• [Input material]:
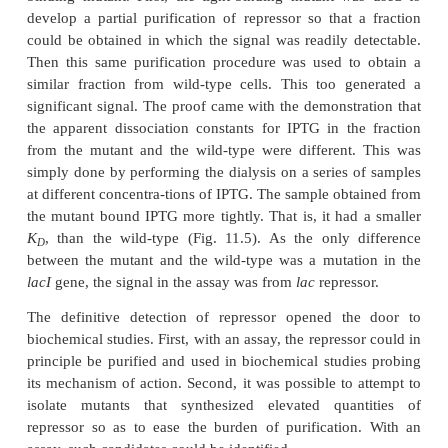
crude extracts of cells was not likely to produce a 
signal in the equilibrium dialysis assay. Therefore 
Müller-Hill isolated a mutant repressor that bound
tightly than the wild-type repressor. Crude extracts
this strain showed an excess of counts in the dialysi
excess was barely detectable; nonethe - less it was st
significant, and fractionation of the extract yielde
sample with an easily detectable excess of counts.
Once the assay of
lac
repressor detected something,
great importance to prove that the origin of the 
repressor and not something else. The proof used 
binding mutant. First, the tight-binding mutant w
develop a partial purification of repressor so that 
could be obtained in which the signal was readily d
Then this same purification procedure was used t
similar fraction from wild-type cells. This too g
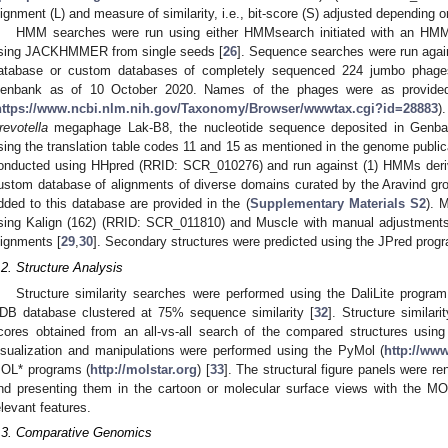
lignment (L) and measure of similarity, i.e., bit-score (S) adjusted depending o
HMM searches were run using either HMMsearch initiated with an HMM b
sing JACKHMMER from single seeds [
26
]. Sequence searches were run agains
atabase or custom databases of completely sequenced 224 jumbo phag
enbank as of 10 October 2020. Names of the phages were as provided 
https://www.ncbi.nlm.nih.gov/Taxonomy/Browser/wwwtax.cgi?id=28883
)
revotella
megaphage Lak-B8, the nucleotide sequence deposited in Genban
sing the translation table codes 11 and 15 as mentioned in the genome public
onducted using HHpred (RRID: SCR_010276) and run against (1) HMMs deri
ustom database of alignments of diverse domains curated by the Aravind gro
dded to this database are provided in the (
Supplementary Materials S2
). 
sing Kalign (162) (RRID: SCR_011810) and Muscle with manual adjustments b
lignments [
29
,
30
]. Secondary structures were predicted using the JPred pro
.2. Structure Analysis
Structure similarity searches were performed using the DaliLite progr
DB database clustered at 75% sequence similarity [
32
]. Structure similar
cores obtained from an all-vs-all search of the compared structures using 
isualization and manipulations were performed using the PyMol (
http://ww
OL* programs (
http://molstar.org
) [
33
]. The structural figure panels were r
nd presenting them in the cartoon or molecular surface views with the M
elevant features.
.3. Comparative Genomics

• [Work task]: What lines above run from the one with "binding mutant. First, the" to the one with "were run agains"? Give them again exactly, ends included, and leave the pictures out.

• [Result below]:
binding mutant. First, the tight-binding mutant w
develop a partial purification of repressor so that 
could be obtained in which the signal was readily d
Then this same purification procedure was used t
similar fraction from wild-type cells. This too g
lignment (L) and measure of similarity, i.e., bit-score (S) adjusted depending o
HMM searches were run using either HMMsearch initiated with an HMM b
sing JACKHMMER from single seeds [
26
]. Sequence searches were run agains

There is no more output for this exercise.